==== TEXT SECTION ====

Landhandel
- Time: 1714–1735
- Location: Appenzell Ausserrhoden, Switzerland;
- Type: Political crisis
- Cause: Customs disputes, constitutional disagreements
- Participants: "Harte" (Hard faction), "Linde" (Soft faction)
- Outcome: Victory of the "Harte" faction

= Landhandel =

18th-century political crisis in Appenzell Ausserrhoden, Switzerland

The Landhandel was a major political crisis in Appenzell Ausserrhoden, Switzerland, that lasted from 1714 to 1735. The conflict arose from customs disputes with the Abbey of Saint Gall and the city of St. Gallen, but evolved into a broader constitutional crisis involving fundamental questions about Landsgemeinde democracy, the duties and powers of authorities, and the right to criticism and opposition.

It opposed two factions: the Harte (Hard) representing the new government who had ratified the 1714 Peace of Rorschach, led by the Wetter of Herisau; and the Linde (Soft), representing the old government, which was against some of the terms of the treaty and felt the due process wasn't followed, and was led by the Zellweger of Trogen. The Harte eventually prevailed.

== Background ==
The roots of the Landhandel lay in long-standing customs disputes between Appenzell Ausserrhoden and the Abbey of Saint Gall. In 1704, the people of Ausserrhoden were forced to accept that the Abbot of St. Gallen had the authority to collect transit tolls, though they continued to demand their reduction. During the Second War of Villmergen (1712), Ausserrhoden remained neutral but was represented at the Peace of Rorschach negotiations between 1713 and 1714, as the war had ended in favor of the Reformed cantons.

The controversial Article 83 was established in the 1714 Peace of Rorschach, which obligated Appenzell Ausserrhoden, the Fürstabt, and the city of St. Gallen to resolve disputes peacefully through arbitrators.

====

TO DO.
1. Please translate this sentence from the Landhandel text into French: "The Landhandel was a major political crisis in Appenzell Ausserrhoden, Switzerland, that lasted from 1714 to 1735."
2. Turn the paragraph of the Landhandel text that begins "The roots of the Landhandel" into a short bulleted list, keeping its main facts.

==== RECORD SET ====

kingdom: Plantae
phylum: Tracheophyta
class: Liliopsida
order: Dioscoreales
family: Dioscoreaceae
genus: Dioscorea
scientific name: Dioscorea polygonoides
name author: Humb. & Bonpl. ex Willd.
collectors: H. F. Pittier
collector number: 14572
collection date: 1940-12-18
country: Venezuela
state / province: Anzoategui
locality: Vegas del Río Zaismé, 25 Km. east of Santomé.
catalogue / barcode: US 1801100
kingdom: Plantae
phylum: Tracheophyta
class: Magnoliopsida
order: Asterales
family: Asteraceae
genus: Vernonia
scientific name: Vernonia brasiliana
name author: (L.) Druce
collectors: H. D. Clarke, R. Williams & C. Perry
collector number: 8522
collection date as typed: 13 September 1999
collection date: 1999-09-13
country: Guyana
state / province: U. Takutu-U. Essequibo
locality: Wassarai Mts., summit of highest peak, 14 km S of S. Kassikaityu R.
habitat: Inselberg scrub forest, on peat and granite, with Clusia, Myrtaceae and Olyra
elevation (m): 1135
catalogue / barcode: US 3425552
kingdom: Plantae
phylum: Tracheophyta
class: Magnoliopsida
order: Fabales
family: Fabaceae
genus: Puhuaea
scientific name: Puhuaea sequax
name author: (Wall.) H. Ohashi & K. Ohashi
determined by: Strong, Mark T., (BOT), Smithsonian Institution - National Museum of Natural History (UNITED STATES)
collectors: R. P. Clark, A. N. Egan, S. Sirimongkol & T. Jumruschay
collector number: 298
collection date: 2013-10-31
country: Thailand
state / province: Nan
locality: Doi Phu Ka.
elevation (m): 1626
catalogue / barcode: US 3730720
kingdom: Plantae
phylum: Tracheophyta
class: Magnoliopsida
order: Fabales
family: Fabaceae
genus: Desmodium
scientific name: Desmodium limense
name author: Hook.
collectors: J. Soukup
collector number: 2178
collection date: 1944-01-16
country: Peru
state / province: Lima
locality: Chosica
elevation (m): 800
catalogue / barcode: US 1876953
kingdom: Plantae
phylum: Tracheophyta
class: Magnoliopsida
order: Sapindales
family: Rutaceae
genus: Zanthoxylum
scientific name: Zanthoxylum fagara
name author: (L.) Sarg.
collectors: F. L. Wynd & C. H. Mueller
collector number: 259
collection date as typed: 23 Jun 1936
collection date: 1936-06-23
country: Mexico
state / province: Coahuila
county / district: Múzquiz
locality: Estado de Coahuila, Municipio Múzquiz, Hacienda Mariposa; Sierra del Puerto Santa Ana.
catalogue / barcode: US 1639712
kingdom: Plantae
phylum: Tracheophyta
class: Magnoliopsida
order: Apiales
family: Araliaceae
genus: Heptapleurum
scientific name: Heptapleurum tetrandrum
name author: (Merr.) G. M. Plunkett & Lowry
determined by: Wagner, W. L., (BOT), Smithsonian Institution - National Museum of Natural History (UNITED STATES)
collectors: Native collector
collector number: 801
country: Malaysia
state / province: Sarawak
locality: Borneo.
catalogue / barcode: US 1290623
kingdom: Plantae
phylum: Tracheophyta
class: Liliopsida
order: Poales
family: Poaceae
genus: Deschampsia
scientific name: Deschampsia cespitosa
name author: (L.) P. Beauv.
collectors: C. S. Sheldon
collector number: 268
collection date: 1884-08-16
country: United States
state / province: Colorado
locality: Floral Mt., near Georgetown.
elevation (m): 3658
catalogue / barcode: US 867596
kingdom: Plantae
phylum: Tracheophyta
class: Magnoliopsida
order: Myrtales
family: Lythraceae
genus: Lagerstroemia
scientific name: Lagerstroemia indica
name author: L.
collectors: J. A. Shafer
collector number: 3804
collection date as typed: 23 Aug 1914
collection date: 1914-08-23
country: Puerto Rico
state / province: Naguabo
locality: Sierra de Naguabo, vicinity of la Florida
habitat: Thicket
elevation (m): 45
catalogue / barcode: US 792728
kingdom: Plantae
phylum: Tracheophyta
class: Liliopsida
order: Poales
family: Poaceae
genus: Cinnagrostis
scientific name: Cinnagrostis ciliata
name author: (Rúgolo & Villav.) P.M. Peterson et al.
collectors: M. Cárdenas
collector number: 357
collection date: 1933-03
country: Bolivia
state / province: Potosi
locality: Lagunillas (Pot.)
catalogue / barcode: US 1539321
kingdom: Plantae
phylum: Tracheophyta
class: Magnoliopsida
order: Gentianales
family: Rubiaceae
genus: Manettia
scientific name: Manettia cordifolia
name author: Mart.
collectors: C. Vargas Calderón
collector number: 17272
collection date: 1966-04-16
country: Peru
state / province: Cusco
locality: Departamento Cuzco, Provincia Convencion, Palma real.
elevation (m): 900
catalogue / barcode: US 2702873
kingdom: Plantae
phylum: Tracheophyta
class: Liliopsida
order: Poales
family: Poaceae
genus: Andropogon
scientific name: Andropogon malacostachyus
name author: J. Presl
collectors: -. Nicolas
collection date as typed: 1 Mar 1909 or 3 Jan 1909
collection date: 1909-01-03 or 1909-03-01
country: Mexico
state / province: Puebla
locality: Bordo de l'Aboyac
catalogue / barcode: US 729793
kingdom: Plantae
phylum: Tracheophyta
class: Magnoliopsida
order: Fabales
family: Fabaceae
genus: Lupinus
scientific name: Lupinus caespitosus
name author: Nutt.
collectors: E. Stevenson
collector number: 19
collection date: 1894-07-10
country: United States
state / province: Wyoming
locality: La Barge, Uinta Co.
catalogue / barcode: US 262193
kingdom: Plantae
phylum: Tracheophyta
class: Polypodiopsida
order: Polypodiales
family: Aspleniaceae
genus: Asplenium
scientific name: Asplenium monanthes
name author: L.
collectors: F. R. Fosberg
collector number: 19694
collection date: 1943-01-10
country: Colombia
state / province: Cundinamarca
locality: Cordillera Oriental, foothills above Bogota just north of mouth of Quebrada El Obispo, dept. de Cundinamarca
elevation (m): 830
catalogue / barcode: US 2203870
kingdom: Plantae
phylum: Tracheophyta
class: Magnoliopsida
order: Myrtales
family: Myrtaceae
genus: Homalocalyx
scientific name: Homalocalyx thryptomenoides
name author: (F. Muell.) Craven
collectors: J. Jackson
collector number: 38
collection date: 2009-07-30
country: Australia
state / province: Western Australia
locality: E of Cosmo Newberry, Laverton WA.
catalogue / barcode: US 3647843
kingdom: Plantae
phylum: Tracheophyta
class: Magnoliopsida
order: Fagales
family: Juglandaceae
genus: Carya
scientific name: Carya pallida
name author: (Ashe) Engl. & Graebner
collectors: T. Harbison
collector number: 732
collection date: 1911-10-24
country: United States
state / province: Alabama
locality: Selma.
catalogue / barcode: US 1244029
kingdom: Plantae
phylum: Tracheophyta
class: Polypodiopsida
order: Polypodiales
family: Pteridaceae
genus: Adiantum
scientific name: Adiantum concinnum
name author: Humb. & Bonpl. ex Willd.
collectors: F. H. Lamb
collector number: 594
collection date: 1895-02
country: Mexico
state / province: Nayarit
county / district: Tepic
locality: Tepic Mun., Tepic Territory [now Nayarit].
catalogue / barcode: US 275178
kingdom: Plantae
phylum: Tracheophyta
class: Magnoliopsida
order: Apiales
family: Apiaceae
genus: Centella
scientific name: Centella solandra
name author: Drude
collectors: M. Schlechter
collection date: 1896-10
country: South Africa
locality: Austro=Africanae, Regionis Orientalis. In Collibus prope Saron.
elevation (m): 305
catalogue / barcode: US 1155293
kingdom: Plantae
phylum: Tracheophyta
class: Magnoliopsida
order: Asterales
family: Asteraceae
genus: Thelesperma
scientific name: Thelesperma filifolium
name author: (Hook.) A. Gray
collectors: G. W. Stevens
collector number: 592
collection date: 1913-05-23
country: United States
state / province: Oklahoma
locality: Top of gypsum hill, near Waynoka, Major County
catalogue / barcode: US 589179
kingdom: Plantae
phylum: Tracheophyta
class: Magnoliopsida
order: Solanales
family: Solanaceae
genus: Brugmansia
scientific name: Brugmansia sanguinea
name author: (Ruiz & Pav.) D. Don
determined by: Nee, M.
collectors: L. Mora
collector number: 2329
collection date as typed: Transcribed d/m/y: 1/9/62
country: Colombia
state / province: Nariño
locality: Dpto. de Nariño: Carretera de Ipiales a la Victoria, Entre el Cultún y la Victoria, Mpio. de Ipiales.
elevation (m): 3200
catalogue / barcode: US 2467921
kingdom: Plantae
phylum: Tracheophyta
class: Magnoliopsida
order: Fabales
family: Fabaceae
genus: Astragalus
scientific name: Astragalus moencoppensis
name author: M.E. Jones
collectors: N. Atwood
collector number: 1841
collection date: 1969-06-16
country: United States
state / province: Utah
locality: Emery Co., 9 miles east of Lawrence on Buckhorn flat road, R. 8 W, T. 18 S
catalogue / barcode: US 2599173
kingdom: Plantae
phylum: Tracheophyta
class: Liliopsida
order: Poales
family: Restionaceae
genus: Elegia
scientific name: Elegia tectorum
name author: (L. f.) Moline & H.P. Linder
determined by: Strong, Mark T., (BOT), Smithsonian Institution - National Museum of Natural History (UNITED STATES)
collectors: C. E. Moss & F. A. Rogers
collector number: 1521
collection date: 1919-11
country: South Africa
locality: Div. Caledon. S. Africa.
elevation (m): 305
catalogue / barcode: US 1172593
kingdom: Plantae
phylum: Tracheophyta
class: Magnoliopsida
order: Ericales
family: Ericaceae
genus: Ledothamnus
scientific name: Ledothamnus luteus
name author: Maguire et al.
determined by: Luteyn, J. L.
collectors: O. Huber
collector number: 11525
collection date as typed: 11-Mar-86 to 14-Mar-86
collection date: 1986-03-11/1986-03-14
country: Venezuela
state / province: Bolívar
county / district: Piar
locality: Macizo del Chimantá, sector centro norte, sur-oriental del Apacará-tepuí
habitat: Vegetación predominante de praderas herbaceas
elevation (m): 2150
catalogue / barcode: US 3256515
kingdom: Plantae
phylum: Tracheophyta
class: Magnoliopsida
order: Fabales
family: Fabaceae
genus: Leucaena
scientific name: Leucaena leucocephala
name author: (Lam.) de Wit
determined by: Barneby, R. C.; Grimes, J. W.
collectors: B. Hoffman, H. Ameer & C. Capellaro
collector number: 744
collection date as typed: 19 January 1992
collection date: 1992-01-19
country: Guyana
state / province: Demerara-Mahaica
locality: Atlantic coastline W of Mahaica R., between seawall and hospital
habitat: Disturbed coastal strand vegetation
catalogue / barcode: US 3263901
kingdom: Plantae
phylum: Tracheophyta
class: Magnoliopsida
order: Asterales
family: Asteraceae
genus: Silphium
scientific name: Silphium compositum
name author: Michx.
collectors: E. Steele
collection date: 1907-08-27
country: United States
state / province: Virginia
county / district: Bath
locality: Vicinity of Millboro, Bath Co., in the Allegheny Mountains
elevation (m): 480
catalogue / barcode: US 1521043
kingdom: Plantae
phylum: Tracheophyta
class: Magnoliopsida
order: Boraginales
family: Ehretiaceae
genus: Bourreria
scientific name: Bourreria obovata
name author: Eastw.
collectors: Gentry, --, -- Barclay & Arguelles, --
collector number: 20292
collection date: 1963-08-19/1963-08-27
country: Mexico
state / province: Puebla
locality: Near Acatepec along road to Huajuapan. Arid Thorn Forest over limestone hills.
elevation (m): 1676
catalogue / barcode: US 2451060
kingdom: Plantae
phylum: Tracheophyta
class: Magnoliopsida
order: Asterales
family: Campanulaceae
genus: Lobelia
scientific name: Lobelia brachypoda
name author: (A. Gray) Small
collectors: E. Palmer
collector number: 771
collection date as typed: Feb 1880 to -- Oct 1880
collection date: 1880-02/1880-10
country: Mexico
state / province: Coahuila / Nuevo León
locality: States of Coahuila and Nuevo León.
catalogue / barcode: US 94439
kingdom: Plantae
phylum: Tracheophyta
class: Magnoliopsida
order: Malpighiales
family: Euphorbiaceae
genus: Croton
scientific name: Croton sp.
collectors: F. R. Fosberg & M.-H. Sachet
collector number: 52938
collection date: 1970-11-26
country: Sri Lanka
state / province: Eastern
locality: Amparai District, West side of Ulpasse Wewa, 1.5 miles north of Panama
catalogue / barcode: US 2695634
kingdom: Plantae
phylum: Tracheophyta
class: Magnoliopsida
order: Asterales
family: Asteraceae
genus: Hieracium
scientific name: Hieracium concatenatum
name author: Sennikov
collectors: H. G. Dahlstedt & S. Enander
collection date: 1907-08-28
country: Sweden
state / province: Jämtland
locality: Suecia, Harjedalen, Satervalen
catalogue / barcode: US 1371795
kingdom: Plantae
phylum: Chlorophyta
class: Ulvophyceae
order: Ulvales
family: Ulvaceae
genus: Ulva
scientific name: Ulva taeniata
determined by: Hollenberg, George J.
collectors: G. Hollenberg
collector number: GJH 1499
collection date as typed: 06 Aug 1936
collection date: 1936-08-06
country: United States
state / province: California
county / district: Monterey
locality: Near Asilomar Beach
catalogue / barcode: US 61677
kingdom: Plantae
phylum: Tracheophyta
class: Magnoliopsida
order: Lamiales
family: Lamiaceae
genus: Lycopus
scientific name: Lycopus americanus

====

SOLUTION SET.
1. Le Landhandel fut une crise politique majeure en Appenzell Rhodes-Extérieures, en Suisse, qui dura de 1714 à 1735.

2.
- The Landhandel grew out of long-standing customs disputes between Appenzell Ausserrhoden and the Abbey of Saint Gall.
- In 1704, Ausserrhoden had to accept that the Abbot of St. Gallen could collect transit tolls, though it kept demanding their reduction.
- Ausserrhoden stayed neutral in the Second War of Villmergen (1712).
- Because the war ended in favor of the Reformed cantons, Ausserrhoden was represented at the Peace of Rorschach negotiations (1713–1714).